Gerard Grandzol had surrendered his wallet and car keys to the teenage gunman and an accomplice, and he had just one request:

"I got my 2-year-old in the car," he said. "Let me get my daughter out of the car."

"I said no," the gunman responded. "No."

Then, two gunshots erupted.

Grandzol collapsed. And two sounds could be heard: The 38-year-old married father moaning on the ground. And a little girl in the car, wailing.

This grim scene that unfolded around 8 p.m. Sept. 7 shocked the Spring Garden neighborhood, and the wider region. On Wednesday, it was vividly and chillingly replayed for Philadelphia Municipal Court Judge David C. Shuter, through a rare surveillance video, with audio, that captured the final moments and words of Grandzol, a popular community activist.

Prosecutors said it was the first time they had video evidence of a crime that included a soundtrack. The impact of images and sound was so powerful that they did not play the video in open court at the preliminary hearing for the accused killers, brothers Marvin Roberts, 17, and Maurice Roberts, 21, who have pleaded not guilty.

The judge, prosecutors, and defense lawyers left the packed courtroom to watch the video in an anteroom. Then, the Roberts brothers watched it in court on a laptop computer only they could see. City homicide detective James Dunlap read aloud from a transcript of the video soundtrack.

After watching it, Shuter ordered the brothers held for trial for murder, attempted carjacking, robbery, and related gun charges in the killing, which allegedly took place after Grandzol parked his car near his home in the 1500 block of Melon Street.

Assistant District Attorney Edward Cameron, prosecuting the case with Joanne Pescatore, said afterward that they did not air the video for the whole courtroom to see because they did not want to subject Grandzol's devastated family to it.

"You can hear the victim's voice, how calm he was, how he gave his wallet," Pescatore said. "Everything you think a victim should do, he did, and he got killed anyway."

Prosecutors also presented two other homicide detectives who outlined statements from the defendants after their Sept. 9 arrests.

In them, the brothers said they left their house in the 3300 block of North Sydenham Street in Tioga that evening and took the Broad Street Subway from Erie Avenue "to Center City to rob somebody." Maurice Roberts had a 9mm semiautomatic pistol stashed in his backpack.

The brothers got off at Fairmount Avenue, walked a short distance and spotted Grandzol parking his car.

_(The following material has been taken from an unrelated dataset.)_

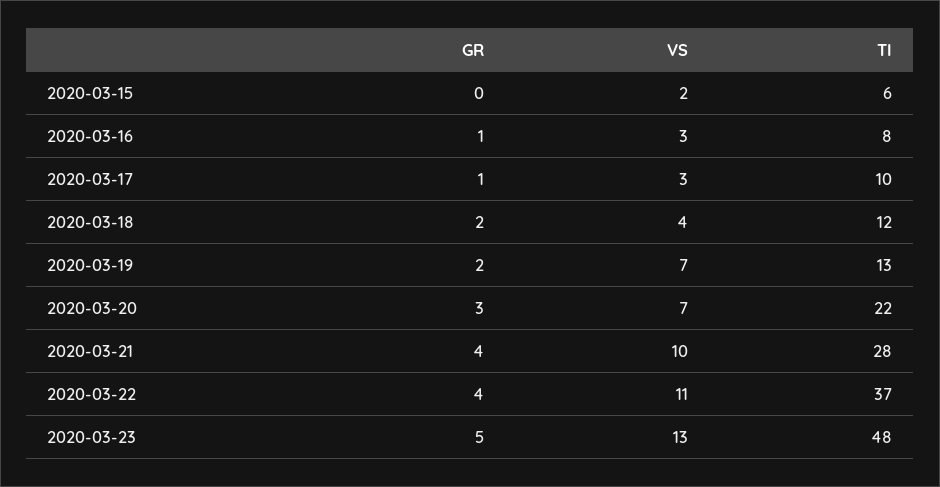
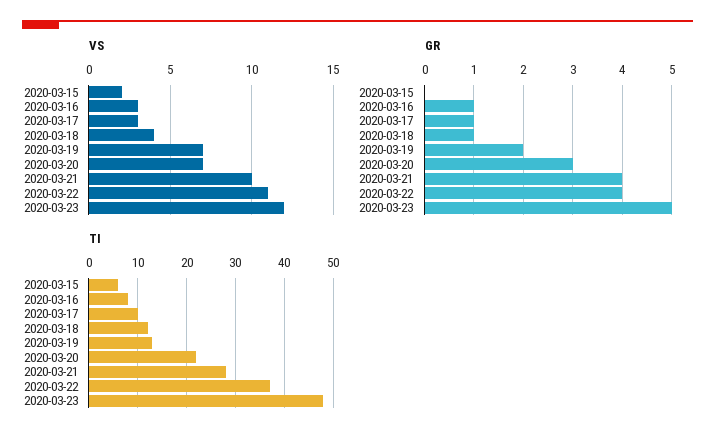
GR, 2020-03-18: 2 -> 1
VS, 2020-03-23: 13 -> 12

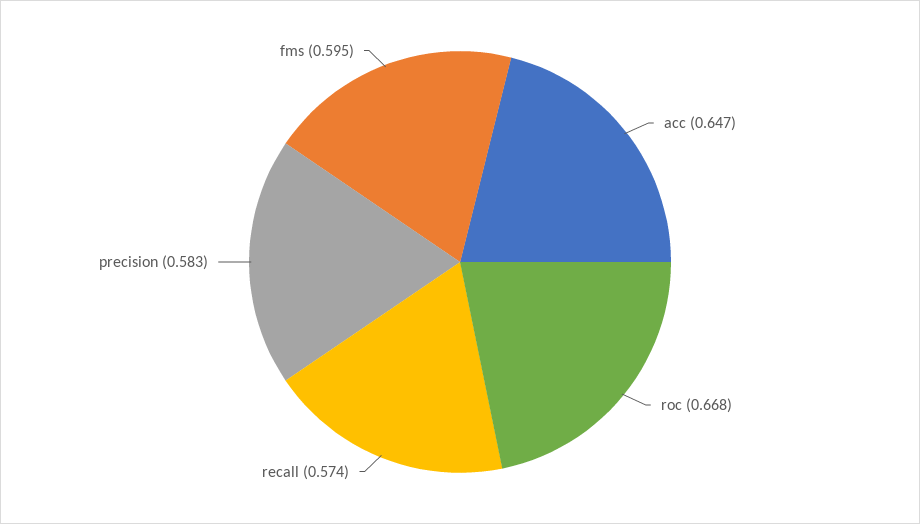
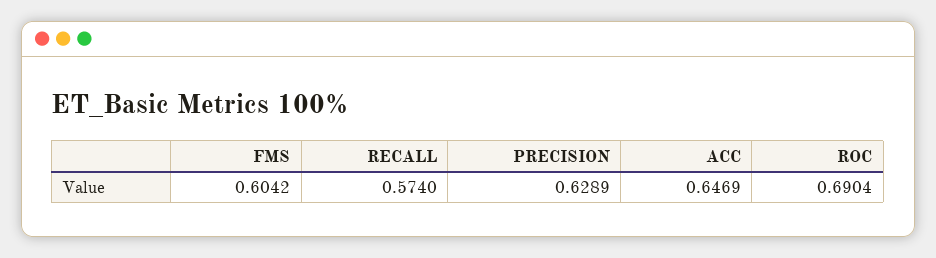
roc: 0.668 -> 0.6904
precision: 0.583 -> 0.6289
fms: 0.595 -> 0.6042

Police said Grandzol had just returned from Lemon Hill, where he played Frisbee with his 2-year-old daughter and their dog.

Marvin Roberts reached into his older brother's backpack, grabbed the gun and walked up and confronted Grandzol.

After the shooting, the statements say, the brothers fled with Grandzol's wallet, which contained $60. Maurice Roberts got $20 and Marvin the rest.

The defense attorneys – F. Michael Medway for Maurice Roberts, and Roger M. Schrading and Andrea Konow for Marvin Roberts – argued that the brothers should not be held on a charge more serious than second-degree or felony murder.

"You heard the testimony," Medway told the judge. "This was a robbery, an attempted robbery, that went horribly bad, but it's no higher than second degree."

Shuter, however, agreed with prosecutors that a jury should decide the degree of homicide.

During the hearing, Grandzol's wife, Kristin, and other family members wept as they listened to testimony. The family declined to speak with reporters afterward.

"I'm a mother myself, and the widow in this particular case has two very, very young children, and one of them was in the car at the time of this incident," said Pescatore. "As you imagine, it's going to be a really, really hard road for them."

Peter Capolino, the Grandzols' neighbor from across the street, described Kristin Grandzol as "holding up amazingly well. Obviously, she goes in and out of sadness, great sadness, but she's taking care of the 2½-year-old and the 12-week-old …  wonderfully."

Capolino called Sept. 7 "the worst night of my life" but said he and other neighbors have cooked for and supported the Grandzols.

"I think the neighborhood has responded in amazing ways," said Capolino, describing a Halloween party the neighborhood threw for its many young children. "No one's afraid, everyone's sticking together, the neighborhood is wonderful. It's an amazing place to be."